Sunday, 11 September 2016

Step by step: drawing room

Unlike the reception room and the music room, the drawing room at Womble Hall inherited many features from the original Victorian house, where the drawing room was combined with the study. When planning Womble Hall I knew I wanted a room where the ladies would enjoy their perpetual tea. In this early picture, one of the first weeks after I started, the general idea of the drawing room is clear. It's left side, middle floor.

There is a tea table, two dolls, and a sofa in the background. I didn't know what wallpaper or floors I wanted in this room. As with the other rooms, I started with the chimney breast. I used the front that I had bought a long time before, when I didn't yet know I could make fireplaces myself, but since it was there it would be silly not to use it. I knew I didn't have enough wallpaper, but at that point I was just testing things.

I made herringbone parquet floor for this room from self-adhesive shelf lining because I hadn't yet realised that all floors in this house would have to be hardwood. Proper floors. But as a test it looked ok.

In this picture, from October 2014, the shell is not glued yet, the wallpaper is temporary and only covers one and a half walls, the doors and windows are not properly inserted. At this stage, I had a very vague idea what this room would be like. Both tables are upside-down wooden candlesticks, from my very, very first forage into a flee market.

After that, I didn't do anything on this room for a very long time. You might think that I would work on one room at a time and finish it before moving on, but that's not how it happened. In this case, I didn't return to this room at all until I had glued the shell and was decorating ceilings before inserting floor dividers. For this room, I made a pink ceiling with white ornaments. I had doubts from start about this ceiling. It looked fine on its own, but somehow it didn't quite fit in with the room. But I let it be for a while. We are now in March 2015, and by then I had put in wallpaper, made wall panels, and it started looking like a room.

The wallpaper is a free printie, and I made the panels from a 1:1 wallpaper sample. The window is probably inserted, but not the door.

This room was, as I realise now, the easiest and most straightforward, and therefore, again, it took some time before I returned to it. Meanwhile the tea party just went on. But in May I decided to move the floor from the grand entrance to this room.

Once you have started having hardwood floors in your house, paper floors are unsatisfactory.
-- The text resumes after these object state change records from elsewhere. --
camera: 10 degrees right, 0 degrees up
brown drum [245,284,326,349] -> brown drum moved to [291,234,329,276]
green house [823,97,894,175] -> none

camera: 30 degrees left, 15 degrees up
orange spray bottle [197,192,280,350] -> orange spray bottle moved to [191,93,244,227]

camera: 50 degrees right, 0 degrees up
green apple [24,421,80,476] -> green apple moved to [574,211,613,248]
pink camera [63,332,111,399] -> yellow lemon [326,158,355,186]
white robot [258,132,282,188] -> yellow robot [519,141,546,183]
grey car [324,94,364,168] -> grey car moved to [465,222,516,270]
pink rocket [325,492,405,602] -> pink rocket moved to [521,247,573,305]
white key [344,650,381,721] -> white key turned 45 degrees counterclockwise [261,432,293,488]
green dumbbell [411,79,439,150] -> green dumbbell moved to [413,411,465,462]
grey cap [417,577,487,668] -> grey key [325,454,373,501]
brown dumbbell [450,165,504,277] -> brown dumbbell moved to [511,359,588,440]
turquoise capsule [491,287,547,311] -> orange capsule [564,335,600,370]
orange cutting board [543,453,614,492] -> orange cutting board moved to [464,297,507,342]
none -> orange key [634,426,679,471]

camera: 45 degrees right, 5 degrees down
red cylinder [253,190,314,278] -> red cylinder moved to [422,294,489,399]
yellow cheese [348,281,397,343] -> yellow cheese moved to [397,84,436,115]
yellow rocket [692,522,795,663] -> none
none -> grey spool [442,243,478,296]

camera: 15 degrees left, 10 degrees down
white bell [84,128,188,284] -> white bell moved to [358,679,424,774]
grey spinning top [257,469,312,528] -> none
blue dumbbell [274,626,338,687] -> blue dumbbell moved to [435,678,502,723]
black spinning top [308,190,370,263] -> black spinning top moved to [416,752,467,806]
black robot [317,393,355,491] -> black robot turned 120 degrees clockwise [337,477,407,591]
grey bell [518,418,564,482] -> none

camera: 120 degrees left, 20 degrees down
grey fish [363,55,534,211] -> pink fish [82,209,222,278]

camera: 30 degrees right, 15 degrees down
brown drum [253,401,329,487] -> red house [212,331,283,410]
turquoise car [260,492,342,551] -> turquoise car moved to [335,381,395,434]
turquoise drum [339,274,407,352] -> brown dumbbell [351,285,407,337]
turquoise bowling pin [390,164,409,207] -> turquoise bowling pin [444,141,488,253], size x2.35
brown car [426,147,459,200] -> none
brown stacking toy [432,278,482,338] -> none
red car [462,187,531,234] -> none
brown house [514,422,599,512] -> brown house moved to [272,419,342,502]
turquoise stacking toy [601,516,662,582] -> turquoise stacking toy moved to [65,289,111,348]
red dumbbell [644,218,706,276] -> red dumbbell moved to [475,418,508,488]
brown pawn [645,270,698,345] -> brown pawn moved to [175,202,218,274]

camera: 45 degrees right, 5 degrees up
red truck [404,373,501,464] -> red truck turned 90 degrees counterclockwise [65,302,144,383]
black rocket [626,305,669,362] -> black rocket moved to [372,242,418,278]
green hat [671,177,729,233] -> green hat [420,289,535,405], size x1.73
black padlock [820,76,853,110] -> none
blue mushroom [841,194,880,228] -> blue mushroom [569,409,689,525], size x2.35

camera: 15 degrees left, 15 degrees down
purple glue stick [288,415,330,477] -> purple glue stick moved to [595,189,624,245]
After that, there was another long break with this room. I guess, again, it's because it looked almost finished, and I was busy with rooms that didn't. So the next step, in October, was when I started working on the mouldings: skirting and  coving.  First, I had to add a few centimetres to the floor that came from another room. Then I used my ingenious, if I may say so myself, technique of coving with the same 1:1 wallpaper that I had used for panels. I am not good with coving, and I have avoided it as much as possible. It's soooooo much easier to work with paper, and I think it looks acceptable. Maybe even good.

There are small differences between the pictures, but each time the room looks tidier and more complete. The only major work to do with this room was to insert the door, but to do this I had to finish the adjacent room, and it took some time. Although I did make a curtain rod for this room.

However, the most revolutionary step in the whole project was lighting, which happened in November. I don't have a separate picture of the drawing room illuminated, but here is a picture of the whole house.

But as you see, the doors are still not inserted. Moreover, at approximately the same time I discovered Adam paper which implied a series of ceiling renovations all over the house. In January 2016 I made a ceiling for the drawing room, replacing, without much regret, the old pink ceiling.  This is what it looked like:

After I had finished the ceilings and the mouldings, the main project was officially completed, if there is such a thing. After that, I mostly focused on Chippendale furniture, among other things replacing the old faithful plastic coffee table with a Queen Anne tea table. The room was by then rather crowded, as Victorian rooms are. The serpentine chest by the right wall is also a Chippendale piece.

And this takes me to the present, September 2016, two years after I started.

You can say that not much has changed, and that's true. This room has given me least headache of all, and there is probably not a lot I am going to add. I may replace the table and chairs with Chippendale pieces when I have made them. I might add more paintings and other ornaments. Of course I can replace the sofa, but it has such warm sentimental memories that I think I will leave it as it is.